Given instruction 1: Summarize the text on grain storage in two sentences.
Given instruction 2: Do these statements agree with the text on grain storage? Answer yes or no for each, and quote the words of the text that decide it. (a) The posts of open timber platforms should go at least 60 cm into the ground. (b) Termites readily attack fresh green wood. (c) The central post of a conical-shaped platform should be at least 50 cm high.

Reading text:
It is recognized that, although temporary storage methods are the least desirable, there are circumstances in which they are unavoidable. The following suggestions and recommendations for improving such storage methods are offered, on the understanding that more permanent solutions to problems should be sought wherever possible.

Little can be done to improve aerial storage except, perhaps, to suggest that the bundles of cereals may be safer if suspended in a well ventilated part of the house; or above a fireplace where insects may be deterred and the moisture content of the grain may be reduced.

As far as storage on the ground, or on floors is concerned, the grain is less exposed to risk if it is placed on wattle mats or the like laid on the ground or floor. Drying floors could be improved by making them of concrete; or by stabilising the earth chemically or with natural material such as néré juice. Larger animals are less likely to spoil the grain if such floors are constructed near the house, where they can be better guarded.

If the grain is stored on the floor in a part of the house, it is best to ensure that the floor is clean and stabilised. To prevent the translocation of moisture through the floor to the grain, a plastic sheet should be placed upon it first (or better, embedded in the floor during its construction). The room should be rodent proofed as far as possible (including wire mesh screens fitted to windows), and the grain should be treated with insecticide. Before each new harvest the room should be cleaned, to remove any residual insect infestation.

Open timber platforms may be improved by fitted rodent barriers around the supporting posts. Furthermore, the posts should be driven at least 60 cm into the ground, to withstand pressures caused by wind, uneven loads, or even animals leaning against them (some animals will rub against trees to relieve itches!). To protect them against termites, posts should be coated with bitumen or used engine oil, or superficially charred after having the bark removed. Alternatively, since termites do not attack fresh, healthy wood, green wood which will sprout and grow may be used as poles.

The central post of a conical-shaped platform should be at least 80 cm high to prevent rodent attack and, like the poles supporting the upper frame, should be fitted with a rodent barrier. The poles or large bamboos comprising the cone, while being sufficiently strong, must not fit so tight together as to impede the passage of air and retard drying. One solution is to cover the timbers with enough loosely woven wattle (sorghum stems for example), to prevent cobs falling between the timbers, to pass the weight of the grain to the wood and allow air to pass at the same time.

Long-term Storage Methods

The upright poles which support the platforms of traditional storage baskets (cribs) should be at least 80 cm high, and protected against termites as described above. They should also be fitted with rodent barriers in similar fashion (Figure 6.7). The poles should be as thick as possible, in order to reduce the number needed and therefore the amount of metal sheet which has to be purchased for making the rodent barriers.

Provided material:
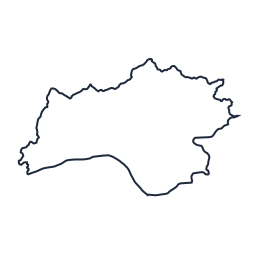 the district of Bukit Mabong, Sarawak, Malaysia, rotated 178°
{"feature_id": "92858781B56085190058706", "entity_name": "Bukit Mabong", "entity_type": "district", "adm_level": 2, "iso_a3": "MYS", "parent_name": "Malaysia", "parent_adm1": "Sarawak", "projection": "natural_earth1", "projection_center": [113.729, 1.769], "detail": "fine", "context": "isolated", "style": "outline", "palette": "slate", "viewbox_px": 256, "rotation_deg": 178, "n_neighbors": 0, "source": "geoboundaries", "source_scale": "gbopen_adm2", "svg_char_len": 4662}
<svg xmlns="http://www.w3.org/2000/svg" viewBox="0 0 256 256"><g transform="rotate(178 128 128)"><path d="M23.1,150.1L24.4,151.6L25.3,152.9L25.8,153.2L27.1,152.9L28.1,152.6L29.1,152.9L30.0,153.6L31.1,153.7L32.4,152.9L33.1,151.8L34.1,151.6L34.8,152.6L35.5,153.1L38.1,153.7L39.0,154.2L40.2,154.7L40.7,155.2L40.9,156.0L41.4,156.7L41.0,157.8L40.2,158.4L39.7,158.9L39.6,159.4L39.5,160.3L39.3,161.2L39.0,161.5L38.4,161.7L37.8,162.9L38.1,163.6L38.2,164.4L37.5,164.8L36.7,165.4L36.0,165.8L35.0,166.5L34.0,167.1L32.4,167.3L32.0,167.8L31.4,169.0L31.1,170.2L31.3,171.0L31.0,173.0L32.0,173.3L32.8,172.8L33.7,172.8L34.8,173.1L36.0,173.1L37.0,172.2L37.8,171.6L39.1,171.4L40.0,171.2L41.0,170.5L41.8,170.5L43.0,170.3L43.8,169.2L44.5,169.1L45.7,169.7L46.8,170.7L47.0,172.1L47.4,173.2L48.0,174.2L48.4,175.0L49.0,175.2L50.0,175.4L52.0,176.1L52.7,176.6L53.9,176.8L55.6,176.3L57.1,175.6L57.6,175.0L59.1,175.3L59.7,175.9L60.6,176.1L62.0,175.2L62.8,175.2L63.8,176.0L64.7,176.0L65.9,176.5L66.4,176.8L67.5,176.8L68.5,176.7L69.5,177.3L70.8,178.2L72.0,179.2L72.6,179.7L73.1,180.8L73.4,182.6L74.1,183.4L75.0,183.6L76.1,184.1L76.8,184.9L77.5,186.1L79.5,188.3L81.2,188.3L82.8,187.6L83.2,186.6L83.9,186.0L86.1,185.4L87.1,184.4L88.7,184.6L89.7,184.6L91.4,183.4L92.1,183.2L93.1,183.8L93.6,184.8L94.3,185.2L95.9,185.4L96.7,186.2L97.1,187.8L98.0,188.7L98.3,189.9L98.6,191.5L99.4,192.0L100.8,193.1L101.8,193.9L101.7,195.5L102.6,196.2L103.6,195.9L104.2,196.2L106.0,195.4L106.8,194.4L107.5,193.5L108.5,192.4L109.9,191.1L111.7,190.1L114.0,189.7L117.6,187.6L121.1,186.5L122.2,184.8L123.2,180.4L122.4,178.9L123.8,177.1L125.1,176.1L126.8,175.7L128.0,174.6L129.0,173.8L130.9,172.9L132.3,172.7L133.5,172.6L135.1,171.2L135.9,169.6L136.9,169.0L138.8,167.7L140.0,167.5L140.5,167.6L141.5,168.3L143.0,168.6L144.4,168.3L147.5,167.0L149.4,166.6L150.7,165.9L152.1,165.9L153.2,167.0L154.7,166.8L156.4,165.7L158.7,167.4L159.5,168.5L160.8,169.5L162.6,170.9L163.3,171.8L163.6,172.6L164.1,172.8L164.8,172.0L165.4,170.9L166.2,170.0L167.3,168.6L168.2,168.3L170.3,168.4L171.7,168.4L172.6,167.2L175.3,165.5L177.1,164.9L180.2,163.5L181.5,163.1L183.2,161.5L183.6,160.3L184.3,159.7L185.2,159.6L185.9,160.3L187.6,161.3L188.6,162.1L189.9,162.8L191.1,163.6L192.5,164.8L193.6,165.0L195.3,165.2L195.9,166.0L196.7,166.8L198.5,168.8L199.6,169.5L201.1,170.1L203.0,170.2L204.0,169.1L205.0,167.1L205.5,166.0L206.0,164.4L207.3,163.1L207.8,161.5L208.0,160.1L207.8,159.0L207.0,157.6L206.8,156.4L207.4,155.5L208.0,154.7L207.8,153.1L208.0,151.7L209.6,151.6L211.0,150.3L211.8,149.3L212.7,148.2L213.5,147.2L214.6,144.2L215.0,142.4L216.5,141.0L217.6,139.7L218.5,135.6L218.9,133.7L219.6,131.2L219.1,129.9L218.7,127.1L219.2,124.3L218.4,123.6L217.4,121.8L218.9,120.1L219.6,118.4L220.0,116.5L222.8,115.8L224.9,117.5L226.2,117.7L227.4,115.9L227.9,114.4L229.1,113.9L230.3,112.4L232.3,111.8L234.1,111.7L235.6,109.8L236.1,107.5L234.3,106.1L233.6,103.8L234.8,102.1L236.5,99.6L238.2,99.1L238.3,97.7L238.2,96.4L237.5,95.5L236.9,95.2L235.9,95.0L235.0,95.8L233.3,97.1L232.2,97.3L230.2,97.2L230.2,95.6L229.0,94.6L229.5,92.7L230.3,92.4L229.9,91.2L228.8,90.6L228.8,89.5L229.6,88.7L230.2,87.9L230.2,86.8L229.9,85.6L229.4,85.2L228.1,85.7L227.6,85.7L225.7,86.5L223.0,87.2L219.1,88.5L217.8,89.2L213.9,90.6L210.3,91.2L202.8,92.1L199.2,93.5L196.3,94.4L193.6,96.0L190.9,97.6L188.2,98.1L182.5,98.4L176.4,98.2L172.3,98.2L167.2,98.9L164.2,100.4L153.8,101.3L148.2,101.4L143.9,99.6L141.4,98.0L139.5,96.8L137.2,95.1L135.3,93.4L133.5,92.0L131.9,90.2L130.3,88.5L128.9,86.5L128.0,84.4L126.5,80.7L124.5,76.8L123.3,74.3L122.1,72.6L120.5,70.8L119.0,69.1L117.6,67.4L116.4,65.6L114.3,63.5L110.6,60.2L110.2,60.7L105.2,60.1L102.6,59.8L100.4,60.0L92.6,60.9L90.7,61.3L88.8,63.0L87.4,64.0L84.6,65.6L82.0,67.3L80.6,68.8L79.6,70.0L77.7,70.8L66.3,71.2L65.7,72.9L66.2,74.8L66.3,77.5L64.8,80.1L63.6,80.5L57.4,81.2L55.2,81.3L53.6,80.6L52.7,79.8L52.0,79.0L50.7,78.8L49.2,78.9L48.9,79.7L49.0,81.6L49.5,82.7L50.9,83.5L51.2,84.1L50.6,86.8L49.5,88.3L49.1,89.7L48.8,92.0L48.4,93.3L47.7,95.9L48.1,97.9L49.7,100.1L51.6,101.2L53.3,103.0L54.2,105.9L55.3,107.6L58.2,108.2L60.4,109.0L62.4,110.6L63.2,111.7L63.3,113.5L62.3,115.0L61.1,115.9L47.8,116.0L46.3,116.1L44.4,116.5L43.1,117.7L41.6,119.7L40.6,121.2L39.4,122.5L38.4,123.4L37.3,123.9L35.7,124.1L34.3,124.5L33.1,125.7L31.7,126.9L27.8,128.2L28.0,129.6L28.0,130.8L27.4,132.6L25.9,134.0L25.3,134.4L24.4,134.8L23.6,134.9L22.9,135.0L21.9,135.0L20.9,135.1L19.7,135.5L18.7,135.8L17.7,136.3L19.0,136.4L20.1,136.1L21.2,135.9L22.2,136.2L23.4,136.9L24.1,137.3L25.3,138.1L26.0,139.1L26.3,141.0L26.3,142.6L26.9,144.2L26.9,145.1L26.4,146.0L25.5,146.3L24.4,146.7L23.7,147.2L23.6,148.8L23.4,149.9L23.1,150.1Z" fill="none" stroke="#1e293b" stroke-width="2"/></g></svg>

Correct response 1: Temporary grain storage methods are the least desirable but sometimes unavoidable, so the text suggests ways to improve them while more permanent solutions are sought. It recommends measures such as laying grain on mats, stabilizing floors, laying down plastic sheets, treating grain with insecticide, rodent proofing rooms, fitting rodent barriers to platform posts and protecting posts against termites.

Correct response 2:
(a) Yes: "the posts should be driven at least 60 cm into the ground"
(b) No: "termites do not attack fresh, healthy wood"
(c) No: "The central post of a conical-shaped platform should be at least 80 cm high"